Eu gostaria de viver 200 anos apenas para poder ler todos os livros que gostaria de ler. Ontem, por exemplo, terminei o primeiro livro que peguei de Philip Roth. E, assim como Roth, há outras centenas de autores e livros clássicos e não clássicos que eu pretendo ler, porém, sei que para terminar a infinita lista eu teria que chegar, no mínimo, até os 200 anos. Justamente essa finitude e essa complexidade que é a vida humana, aliás, é o tema abordado por Philip Roth em “A marca humana”.
Racismo, sentimento de culpa, mentiras, desejos, prazeres, amores, família, amigos, isolamento, raiva, ódio, excitação, retórica, curiosidades, enfim, sentimentos de todos os tipos permeiam a ficção. Vou tentar dar uma pincelada de uma das obras mais complexas e completas que já li sobre a humanidade.

● **Registros de dados**:
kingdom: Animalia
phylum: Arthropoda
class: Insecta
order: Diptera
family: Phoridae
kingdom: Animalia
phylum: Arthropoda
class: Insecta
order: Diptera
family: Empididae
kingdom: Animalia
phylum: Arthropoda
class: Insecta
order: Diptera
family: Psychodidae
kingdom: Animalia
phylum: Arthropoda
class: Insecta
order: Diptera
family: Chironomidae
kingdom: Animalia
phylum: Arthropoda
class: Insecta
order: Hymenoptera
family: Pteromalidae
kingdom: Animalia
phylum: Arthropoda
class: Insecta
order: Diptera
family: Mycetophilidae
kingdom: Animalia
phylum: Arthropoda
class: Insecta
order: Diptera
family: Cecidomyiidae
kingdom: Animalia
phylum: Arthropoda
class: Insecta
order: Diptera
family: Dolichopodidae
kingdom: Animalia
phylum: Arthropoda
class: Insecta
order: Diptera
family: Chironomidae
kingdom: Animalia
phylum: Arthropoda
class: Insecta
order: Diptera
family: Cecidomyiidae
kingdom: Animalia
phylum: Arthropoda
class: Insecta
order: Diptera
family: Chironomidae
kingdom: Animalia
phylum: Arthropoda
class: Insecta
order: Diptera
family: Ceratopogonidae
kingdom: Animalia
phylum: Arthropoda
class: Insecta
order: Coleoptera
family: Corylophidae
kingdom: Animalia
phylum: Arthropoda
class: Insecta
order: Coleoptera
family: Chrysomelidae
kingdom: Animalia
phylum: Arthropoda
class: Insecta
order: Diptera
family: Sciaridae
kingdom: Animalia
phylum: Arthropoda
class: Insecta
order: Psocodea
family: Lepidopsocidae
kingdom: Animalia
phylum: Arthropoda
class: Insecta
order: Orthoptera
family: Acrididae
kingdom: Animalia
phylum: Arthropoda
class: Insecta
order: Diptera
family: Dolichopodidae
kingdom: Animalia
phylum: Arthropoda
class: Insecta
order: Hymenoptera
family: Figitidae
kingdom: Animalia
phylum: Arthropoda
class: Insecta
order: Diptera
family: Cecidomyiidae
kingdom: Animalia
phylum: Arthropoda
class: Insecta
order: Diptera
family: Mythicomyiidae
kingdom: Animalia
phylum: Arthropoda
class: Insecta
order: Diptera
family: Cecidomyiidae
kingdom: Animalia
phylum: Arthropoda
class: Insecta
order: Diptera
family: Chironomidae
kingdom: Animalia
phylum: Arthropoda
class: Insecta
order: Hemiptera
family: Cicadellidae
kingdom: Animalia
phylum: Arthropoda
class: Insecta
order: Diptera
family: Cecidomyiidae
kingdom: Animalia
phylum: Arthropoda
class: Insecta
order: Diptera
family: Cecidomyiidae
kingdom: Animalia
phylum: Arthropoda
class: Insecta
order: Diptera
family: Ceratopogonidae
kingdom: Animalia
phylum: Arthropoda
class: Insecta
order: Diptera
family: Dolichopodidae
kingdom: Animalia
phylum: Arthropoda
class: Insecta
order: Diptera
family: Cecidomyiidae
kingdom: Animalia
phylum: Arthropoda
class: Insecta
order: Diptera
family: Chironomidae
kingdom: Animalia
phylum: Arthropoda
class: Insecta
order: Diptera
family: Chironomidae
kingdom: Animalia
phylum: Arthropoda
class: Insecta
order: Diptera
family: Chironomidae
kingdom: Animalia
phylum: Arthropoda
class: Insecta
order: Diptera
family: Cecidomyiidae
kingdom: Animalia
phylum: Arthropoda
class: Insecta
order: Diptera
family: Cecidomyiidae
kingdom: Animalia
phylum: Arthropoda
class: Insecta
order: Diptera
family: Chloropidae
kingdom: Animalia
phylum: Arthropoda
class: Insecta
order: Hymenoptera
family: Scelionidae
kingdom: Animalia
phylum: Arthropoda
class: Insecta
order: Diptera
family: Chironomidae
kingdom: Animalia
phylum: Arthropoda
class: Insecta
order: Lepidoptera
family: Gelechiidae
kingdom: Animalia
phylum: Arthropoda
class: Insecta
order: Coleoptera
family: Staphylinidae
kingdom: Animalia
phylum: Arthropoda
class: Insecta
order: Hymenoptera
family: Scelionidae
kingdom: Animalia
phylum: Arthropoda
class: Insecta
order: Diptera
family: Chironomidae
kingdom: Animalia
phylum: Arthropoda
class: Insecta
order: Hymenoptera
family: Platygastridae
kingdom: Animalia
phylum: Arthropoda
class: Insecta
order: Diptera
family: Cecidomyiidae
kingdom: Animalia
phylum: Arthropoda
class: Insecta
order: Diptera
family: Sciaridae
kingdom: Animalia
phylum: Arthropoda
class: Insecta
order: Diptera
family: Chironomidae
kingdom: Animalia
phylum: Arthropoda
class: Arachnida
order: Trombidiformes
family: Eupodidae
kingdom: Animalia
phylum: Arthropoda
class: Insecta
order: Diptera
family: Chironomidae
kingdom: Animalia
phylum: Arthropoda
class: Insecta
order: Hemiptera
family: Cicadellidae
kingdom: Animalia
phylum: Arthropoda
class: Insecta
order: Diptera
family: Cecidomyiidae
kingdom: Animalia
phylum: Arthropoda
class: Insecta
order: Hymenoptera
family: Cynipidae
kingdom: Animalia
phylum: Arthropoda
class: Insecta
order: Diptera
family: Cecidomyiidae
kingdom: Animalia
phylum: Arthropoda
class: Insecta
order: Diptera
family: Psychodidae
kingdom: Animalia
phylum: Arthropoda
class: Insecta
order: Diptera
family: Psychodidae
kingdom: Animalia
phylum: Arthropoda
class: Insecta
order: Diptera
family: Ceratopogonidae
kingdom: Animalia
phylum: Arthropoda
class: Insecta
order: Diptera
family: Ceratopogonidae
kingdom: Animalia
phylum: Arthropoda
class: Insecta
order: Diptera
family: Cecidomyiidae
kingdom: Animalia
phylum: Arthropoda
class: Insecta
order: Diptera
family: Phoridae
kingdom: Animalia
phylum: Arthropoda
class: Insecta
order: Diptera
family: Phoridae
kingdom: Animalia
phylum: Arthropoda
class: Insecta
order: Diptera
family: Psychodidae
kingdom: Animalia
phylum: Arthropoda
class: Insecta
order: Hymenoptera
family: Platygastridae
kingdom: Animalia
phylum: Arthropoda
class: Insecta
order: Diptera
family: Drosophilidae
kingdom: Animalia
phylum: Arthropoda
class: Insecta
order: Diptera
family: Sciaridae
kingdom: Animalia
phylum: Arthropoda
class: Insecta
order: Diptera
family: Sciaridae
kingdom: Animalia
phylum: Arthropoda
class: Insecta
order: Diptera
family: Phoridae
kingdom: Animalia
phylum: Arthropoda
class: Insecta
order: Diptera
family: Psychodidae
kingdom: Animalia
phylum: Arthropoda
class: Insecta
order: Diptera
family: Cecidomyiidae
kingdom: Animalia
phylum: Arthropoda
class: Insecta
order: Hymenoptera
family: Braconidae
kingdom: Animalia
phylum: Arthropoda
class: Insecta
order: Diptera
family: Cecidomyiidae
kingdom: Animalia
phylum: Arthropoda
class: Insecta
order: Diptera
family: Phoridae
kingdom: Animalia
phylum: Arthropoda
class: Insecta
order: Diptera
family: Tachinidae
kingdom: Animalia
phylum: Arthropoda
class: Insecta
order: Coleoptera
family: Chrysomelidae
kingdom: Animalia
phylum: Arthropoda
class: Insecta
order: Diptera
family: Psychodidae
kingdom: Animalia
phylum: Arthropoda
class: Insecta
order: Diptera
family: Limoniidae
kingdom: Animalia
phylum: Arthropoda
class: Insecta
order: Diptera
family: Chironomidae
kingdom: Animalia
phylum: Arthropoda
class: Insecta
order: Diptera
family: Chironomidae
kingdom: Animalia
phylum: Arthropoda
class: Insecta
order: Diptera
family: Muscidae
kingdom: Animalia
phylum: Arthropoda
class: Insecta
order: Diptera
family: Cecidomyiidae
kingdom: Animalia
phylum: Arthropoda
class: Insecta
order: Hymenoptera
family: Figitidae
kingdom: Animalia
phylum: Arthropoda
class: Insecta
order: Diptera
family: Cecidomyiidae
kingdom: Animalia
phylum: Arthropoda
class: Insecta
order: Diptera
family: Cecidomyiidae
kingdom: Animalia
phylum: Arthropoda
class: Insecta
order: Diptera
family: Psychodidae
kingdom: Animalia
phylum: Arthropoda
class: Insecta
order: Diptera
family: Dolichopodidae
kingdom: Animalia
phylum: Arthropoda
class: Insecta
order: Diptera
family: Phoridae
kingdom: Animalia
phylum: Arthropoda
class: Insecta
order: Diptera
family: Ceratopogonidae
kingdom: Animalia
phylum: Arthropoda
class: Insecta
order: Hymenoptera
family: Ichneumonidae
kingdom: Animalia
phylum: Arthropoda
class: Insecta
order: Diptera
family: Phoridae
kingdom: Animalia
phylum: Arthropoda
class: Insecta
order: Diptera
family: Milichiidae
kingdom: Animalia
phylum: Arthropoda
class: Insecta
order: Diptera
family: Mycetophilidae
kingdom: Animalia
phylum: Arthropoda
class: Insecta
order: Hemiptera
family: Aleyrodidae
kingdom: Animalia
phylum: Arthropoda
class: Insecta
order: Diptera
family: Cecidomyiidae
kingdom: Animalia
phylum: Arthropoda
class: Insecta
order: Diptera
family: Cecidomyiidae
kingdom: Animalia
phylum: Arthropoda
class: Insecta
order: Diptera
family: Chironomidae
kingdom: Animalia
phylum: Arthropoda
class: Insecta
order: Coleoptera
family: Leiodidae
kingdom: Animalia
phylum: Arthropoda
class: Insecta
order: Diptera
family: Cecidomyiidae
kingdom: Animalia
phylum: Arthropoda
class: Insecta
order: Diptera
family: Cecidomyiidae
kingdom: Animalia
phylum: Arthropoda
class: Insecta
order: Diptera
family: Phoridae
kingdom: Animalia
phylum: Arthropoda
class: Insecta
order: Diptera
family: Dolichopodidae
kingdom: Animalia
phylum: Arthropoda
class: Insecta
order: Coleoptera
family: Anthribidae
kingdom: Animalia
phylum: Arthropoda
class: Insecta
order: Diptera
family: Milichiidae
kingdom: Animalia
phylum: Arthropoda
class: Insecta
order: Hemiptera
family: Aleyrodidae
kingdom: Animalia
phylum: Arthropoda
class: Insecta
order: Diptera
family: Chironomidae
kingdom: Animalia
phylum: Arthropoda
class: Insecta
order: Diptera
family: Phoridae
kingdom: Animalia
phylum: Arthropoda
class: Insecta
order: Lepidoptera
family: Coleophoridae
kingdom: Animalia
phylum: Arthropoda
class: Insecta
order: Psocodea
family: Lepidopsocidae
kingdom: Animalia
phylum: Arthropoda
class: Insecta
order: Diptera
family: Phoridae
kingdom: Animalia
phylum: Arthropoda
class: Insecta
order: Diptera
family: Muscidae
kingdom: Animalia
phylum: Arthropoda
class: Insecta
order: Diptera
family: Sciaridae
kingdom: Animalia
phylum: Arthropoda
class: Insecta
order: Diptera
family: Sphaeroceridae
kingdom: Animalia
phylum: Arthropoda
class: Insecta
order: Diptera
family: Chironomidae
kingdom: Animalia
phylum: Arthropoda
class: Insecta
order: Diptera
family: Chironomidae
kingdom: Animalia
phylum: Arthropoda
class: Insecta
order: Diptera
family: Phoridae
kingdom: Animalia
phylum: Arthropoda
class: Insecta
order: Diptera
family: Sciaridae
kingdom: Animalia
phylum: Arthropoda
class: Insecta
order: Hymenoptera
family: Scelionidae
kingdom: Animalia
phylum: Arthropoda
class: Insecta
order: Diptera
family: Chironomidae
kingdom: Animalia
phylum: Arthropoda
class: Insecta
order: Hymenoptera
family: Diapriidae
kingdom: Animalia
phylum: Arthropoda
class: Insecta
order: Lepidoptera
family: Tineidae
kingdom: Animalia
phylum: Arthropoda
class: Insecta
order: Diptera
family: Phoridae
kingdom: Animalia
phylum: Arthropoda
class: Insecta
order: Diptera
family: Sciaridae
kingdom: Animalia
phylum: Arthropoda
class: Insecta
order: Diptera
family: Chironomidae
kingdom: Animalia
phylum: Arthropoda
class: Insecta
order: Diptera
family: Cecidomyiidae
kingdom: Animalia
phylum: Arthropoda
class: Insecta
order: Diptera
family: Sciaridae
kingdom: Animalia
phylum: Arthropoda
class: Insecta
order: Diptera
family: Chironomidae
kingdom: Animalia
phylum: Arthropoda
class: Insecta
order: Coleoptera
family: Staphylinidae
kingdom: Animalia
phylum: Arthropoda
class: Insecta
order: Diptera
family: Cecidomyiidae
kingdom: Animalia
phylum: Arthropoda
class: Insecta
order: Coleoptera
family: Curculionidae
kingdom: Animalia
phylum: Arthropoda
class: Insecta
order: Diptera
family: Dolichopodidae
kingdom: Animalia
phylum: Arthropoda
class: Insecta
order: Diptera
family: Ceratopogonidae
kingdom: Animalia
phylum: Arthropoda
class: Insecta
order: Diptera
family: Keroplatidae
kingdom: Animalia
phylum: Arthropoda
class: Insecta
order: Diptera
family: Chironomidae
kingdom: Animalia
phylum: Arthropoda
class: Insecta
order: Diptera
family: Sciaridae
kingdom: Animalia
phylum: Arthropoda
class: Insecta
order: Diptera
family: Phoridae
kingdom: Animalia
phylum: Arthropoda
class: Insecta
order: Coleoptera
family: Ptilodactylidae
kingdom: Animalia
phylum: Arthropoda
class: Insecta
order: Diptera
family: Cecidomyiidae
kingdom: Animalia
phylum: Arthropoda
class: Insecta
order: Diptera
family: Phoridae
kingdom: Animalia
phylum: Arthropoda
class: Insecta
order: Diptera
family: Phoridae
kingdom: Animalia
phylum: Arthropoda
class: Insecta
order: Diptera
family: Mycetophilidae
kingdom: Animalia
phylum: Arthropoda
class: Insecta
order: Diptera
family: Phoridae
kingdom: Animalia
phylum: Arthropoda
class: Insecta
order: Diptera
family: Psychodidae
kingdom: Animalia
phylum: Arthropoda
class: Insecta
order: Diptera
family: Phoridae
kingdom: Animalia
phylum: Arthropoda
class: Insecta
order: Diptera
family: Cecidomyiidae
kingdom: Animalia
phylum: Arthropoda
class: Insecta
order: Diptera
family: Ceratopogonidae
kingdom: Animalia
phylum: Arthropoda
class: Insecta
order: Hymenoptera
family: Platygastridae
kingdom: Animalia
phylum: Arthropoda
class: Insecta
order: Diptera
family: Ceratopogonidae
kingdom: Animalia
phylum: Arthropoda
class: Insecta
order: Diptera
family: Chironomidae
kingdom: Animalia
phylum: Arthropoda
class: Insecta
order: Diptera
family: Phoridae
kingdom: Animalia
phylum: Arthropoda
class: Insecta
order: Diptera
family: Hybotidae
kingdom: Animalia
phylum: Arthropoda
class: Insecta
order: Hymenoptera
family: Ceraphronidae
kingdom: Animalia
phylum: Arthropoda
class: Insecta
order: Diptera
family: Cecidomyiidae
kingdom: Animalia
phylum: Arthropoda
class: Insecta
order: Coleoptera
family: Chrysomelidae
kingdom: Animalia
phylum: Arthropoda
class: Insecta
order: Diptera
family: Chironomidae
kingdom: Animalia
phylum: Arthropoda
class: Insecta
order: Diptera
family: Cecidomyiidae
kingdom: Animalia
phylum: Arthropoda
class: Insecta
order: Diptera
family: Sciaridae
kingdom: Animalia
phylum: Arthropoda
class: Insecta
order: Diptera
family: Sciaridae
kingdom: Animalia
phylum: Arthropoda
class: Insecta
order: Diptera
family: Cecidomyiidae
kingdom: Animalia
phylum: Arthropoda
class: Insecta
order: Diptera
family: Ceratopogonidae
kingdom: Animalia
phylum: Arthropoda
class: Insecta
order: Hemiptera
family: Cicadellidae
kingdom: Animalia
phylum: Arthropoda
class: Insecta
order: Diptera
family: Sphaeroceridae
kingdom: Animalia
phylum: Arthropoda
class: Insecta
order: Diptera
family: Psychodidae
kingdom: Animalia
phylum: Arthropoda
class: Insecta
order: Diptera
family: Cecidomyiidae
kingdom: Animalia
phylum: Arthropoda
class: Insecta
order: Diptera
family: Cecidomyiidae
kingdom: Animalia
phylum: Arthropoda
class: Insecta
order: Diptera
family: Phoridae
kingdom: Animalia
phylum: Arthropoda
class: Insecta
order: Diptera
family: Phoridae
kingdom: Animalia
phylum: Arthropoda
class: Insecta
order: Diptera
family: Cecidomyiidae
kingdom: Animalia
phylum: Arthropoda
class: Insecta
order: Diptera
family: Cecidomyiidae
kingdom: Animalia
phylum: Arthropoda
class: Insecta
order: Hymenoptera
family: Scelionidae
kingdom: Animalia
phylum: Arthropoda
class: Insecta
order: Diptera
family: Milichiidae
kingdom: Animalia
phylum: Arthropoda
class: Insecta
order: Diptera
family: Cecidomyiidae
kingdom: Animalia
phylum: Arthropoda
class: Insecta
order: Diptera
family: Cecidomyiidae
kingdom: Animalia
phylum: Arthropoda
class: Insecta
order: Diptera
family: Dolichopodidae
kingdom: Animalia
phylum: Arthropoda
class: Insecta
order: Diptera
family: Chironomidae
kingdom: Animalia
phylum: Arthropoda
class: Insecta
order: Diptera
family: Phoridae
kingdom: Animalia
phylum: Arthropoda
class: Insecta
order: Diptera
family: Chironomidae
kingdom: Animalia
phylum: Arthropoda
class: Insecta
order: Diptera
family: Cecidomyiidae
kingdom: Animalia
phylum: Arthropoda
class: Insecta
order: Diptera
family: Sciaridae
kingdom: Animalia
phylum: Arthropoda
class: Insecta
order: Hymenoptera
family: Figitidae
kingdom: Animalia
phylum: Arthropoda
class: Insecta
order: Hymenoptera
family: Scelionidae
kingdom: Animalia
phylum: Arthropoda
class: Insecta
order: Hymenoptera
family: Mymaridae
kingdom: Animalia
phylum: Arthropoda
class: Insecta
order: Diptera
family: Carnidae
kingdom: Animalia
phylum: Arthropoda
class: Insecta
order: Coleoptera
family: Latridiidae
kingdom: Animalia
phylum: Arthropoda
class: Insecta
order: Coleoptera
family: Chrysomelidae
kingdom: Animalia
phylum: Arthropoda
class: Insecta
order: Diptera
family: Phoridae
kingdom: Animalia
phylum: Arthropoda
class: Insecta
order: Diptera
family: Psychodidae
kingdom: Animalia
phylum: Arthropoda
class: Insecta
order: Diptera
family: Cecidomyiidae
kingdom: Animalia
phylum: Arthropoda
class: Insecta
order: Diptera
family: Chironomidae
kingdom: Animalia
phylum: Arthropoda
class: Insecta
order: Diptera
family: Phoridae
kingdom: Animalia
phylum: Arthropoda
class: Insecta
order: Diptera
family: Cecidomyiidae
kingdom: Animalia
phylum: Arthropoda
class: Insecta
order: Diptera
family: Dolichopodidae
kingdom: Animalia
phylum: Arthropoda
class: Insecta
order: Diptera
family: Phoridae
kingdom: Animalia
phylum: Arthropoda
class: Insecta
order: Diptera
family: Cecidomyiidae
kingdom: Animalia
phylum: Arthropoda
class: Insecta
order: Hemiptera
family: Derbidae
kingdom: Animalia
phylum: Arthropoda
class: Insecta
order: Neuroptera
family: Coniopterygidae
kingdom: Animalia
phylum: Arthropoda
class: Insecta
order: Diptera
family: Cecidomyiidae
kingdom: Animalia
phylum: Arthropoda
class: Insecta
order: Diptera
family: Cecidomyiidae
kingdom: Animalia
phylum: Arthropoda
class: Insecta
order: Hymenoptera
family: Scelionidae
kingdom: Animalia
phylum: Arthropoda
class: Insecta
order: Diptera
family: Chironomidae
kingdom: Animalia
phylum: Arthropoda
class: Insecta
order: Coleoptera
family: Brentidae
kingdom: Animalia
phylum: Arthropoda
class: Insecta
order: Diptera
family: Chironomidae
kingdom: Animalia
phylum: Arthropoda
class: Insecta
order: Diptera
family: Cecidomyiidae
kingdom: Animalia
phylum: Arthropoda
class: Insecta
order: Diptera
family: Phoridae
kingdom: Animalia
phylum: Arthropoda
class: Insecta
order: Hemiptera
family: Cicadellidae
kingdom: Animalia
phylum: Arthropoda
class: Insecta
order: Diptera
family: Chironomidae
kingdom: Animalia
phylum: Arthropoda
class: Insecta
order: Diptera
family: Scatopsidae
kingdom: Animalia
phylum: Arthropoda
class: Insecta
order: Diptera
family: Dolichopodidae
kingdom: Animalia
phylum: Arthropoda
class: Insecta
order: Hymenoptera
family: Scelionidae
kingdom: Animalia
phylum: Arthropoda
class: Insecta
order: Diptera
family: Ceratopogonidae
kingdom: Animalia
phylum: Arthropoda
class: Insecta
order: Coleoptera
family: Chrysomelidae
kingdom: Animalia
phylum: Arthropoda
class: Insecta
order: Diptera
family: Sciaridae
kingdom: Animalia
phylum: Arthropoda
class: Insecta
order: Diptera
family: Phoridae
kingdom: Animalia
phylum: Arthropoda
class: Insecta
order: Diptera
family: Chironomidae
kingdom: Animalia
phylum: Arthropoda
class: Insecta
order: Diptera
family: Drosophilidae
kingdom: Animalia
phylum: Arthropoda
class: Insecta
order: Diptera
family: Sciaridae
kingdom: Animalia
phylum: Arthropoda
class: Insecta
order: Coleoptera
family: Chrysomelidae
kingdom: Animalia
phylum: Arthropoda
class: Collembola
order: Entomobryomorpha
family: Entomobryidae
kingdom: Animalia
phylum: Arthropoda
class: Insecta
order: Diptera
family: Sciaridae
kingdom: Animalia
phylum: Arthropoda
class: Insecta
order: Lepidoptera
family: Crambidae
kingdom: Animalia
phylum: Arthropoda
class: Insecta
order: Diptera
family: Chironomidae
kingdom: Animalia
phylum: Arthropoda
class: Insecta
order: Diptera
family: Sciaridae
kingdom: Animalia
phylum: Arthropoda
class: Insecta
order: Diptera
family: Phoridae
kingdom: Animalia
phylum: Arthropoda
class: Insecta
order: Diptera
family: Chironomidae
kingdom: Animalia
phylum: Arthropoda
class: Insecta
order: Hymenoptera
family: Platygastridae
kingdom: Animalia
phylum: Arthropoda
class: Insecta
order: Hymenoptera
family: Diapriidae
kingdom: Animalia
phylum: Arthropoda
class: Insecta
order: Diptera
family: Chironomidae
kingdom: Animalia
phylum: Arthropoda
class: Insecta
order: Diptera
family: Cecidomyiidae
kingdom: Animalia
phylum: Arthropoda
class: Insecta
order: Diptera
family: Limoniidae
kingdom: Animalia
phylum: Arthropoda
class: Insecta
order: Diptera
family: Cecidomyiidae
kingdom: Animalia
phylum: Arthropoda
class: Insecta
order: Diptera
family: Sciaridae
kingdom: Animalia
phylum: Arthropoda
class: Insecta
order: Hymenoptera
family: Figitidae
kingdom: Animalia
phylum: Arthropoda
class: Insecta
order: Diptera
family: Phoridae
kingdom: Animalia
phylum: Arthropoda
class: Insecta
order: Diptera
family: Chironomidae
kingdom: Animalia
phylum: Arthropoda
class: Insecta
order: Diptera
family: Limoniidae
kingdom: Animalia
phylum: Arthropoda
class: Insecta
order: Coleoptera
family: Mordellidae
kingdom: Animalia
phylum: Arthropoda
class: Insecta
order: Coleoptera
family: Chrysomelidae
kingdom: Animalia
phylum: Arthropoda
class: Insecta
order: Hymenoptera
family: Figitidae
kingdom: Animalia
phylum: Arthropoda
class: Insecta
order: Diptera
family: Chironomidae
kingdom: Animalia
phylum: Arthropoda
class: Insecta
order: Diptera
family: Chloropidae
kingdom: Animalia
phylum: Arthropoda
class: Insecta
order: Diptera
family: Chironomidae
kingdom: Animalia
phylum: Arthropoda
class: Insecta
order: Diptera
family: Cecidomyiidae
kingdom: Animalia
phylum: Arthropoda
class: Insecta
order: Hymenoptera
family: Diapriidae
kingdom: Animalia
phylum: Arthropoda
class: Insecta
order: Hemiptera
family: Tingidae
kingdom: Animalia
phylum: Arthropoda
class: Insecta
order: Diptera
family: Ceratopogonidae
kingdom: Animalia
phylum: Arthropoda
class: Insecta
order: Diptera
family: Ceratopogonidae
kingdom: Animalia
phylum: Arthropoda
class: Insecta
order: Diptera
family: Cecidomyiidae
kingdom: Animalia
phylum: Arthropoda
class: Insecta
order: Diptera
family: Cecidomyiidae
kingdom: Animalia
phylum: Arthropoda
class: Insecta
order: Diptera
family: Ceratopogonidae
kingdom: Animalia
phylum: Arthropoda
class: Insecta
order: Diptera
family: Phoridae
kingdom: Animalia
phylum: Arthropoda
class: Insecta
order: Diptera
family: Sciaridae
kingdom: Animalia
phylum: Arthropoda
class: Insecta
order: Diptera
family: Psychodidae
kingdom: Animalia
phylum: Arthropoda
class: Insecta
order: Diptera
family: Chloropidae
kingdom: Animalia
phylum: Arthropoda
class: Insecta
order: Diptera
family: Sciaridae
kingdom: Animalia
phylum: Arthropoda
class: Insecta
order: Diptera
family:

● **Atividades propostas**:
a - Segundo o trecho citado, qual é o tema que Philip Roth aborda em “A marca humana”?
b - Explique, com base no trecho citado, por que quem escreve gostaria de viver 200 anos.
c - Prossiga a resenha sobre “A marca humana” a partir da última frase do trecho citado.

● **Respostas das atividades**:
a - A finitude e a complexidade da vida humana.

b - Quem escreve gostaria de viver 200 anos para conseguir ler todos os livros que deseja. A lista de autores e obras que pretende ler é infinita, e terminá-la exigiria chegar, no mínimo, aos 200 anos.

c -
Norton é o narrador, mas que aparece muito discretamente ao longo do romance. Ele conta, não exatamente como uma biografia, a vida de Coleman Silk. Porém, para entender o contexto, é preciso pensar na história dos Estados Unidos. O fato principal da obra acontece em 1998, ao mesmo tempo em que ocorre o processo de impeachment contra Bill Clinton (que seria absolvido) depois do assédio a Monica Lewinsky.
Porém, em 1998, tanto Coleman quanto os outros personagens estão na faixa dos 60 e 70 anos. Ou seja, boa parte do que é narrado ocorreu dos anos 1940 até 1970, pegando aí a Guerra do Vietnã. Agora, sim, vamos ao que interessa: o enredo.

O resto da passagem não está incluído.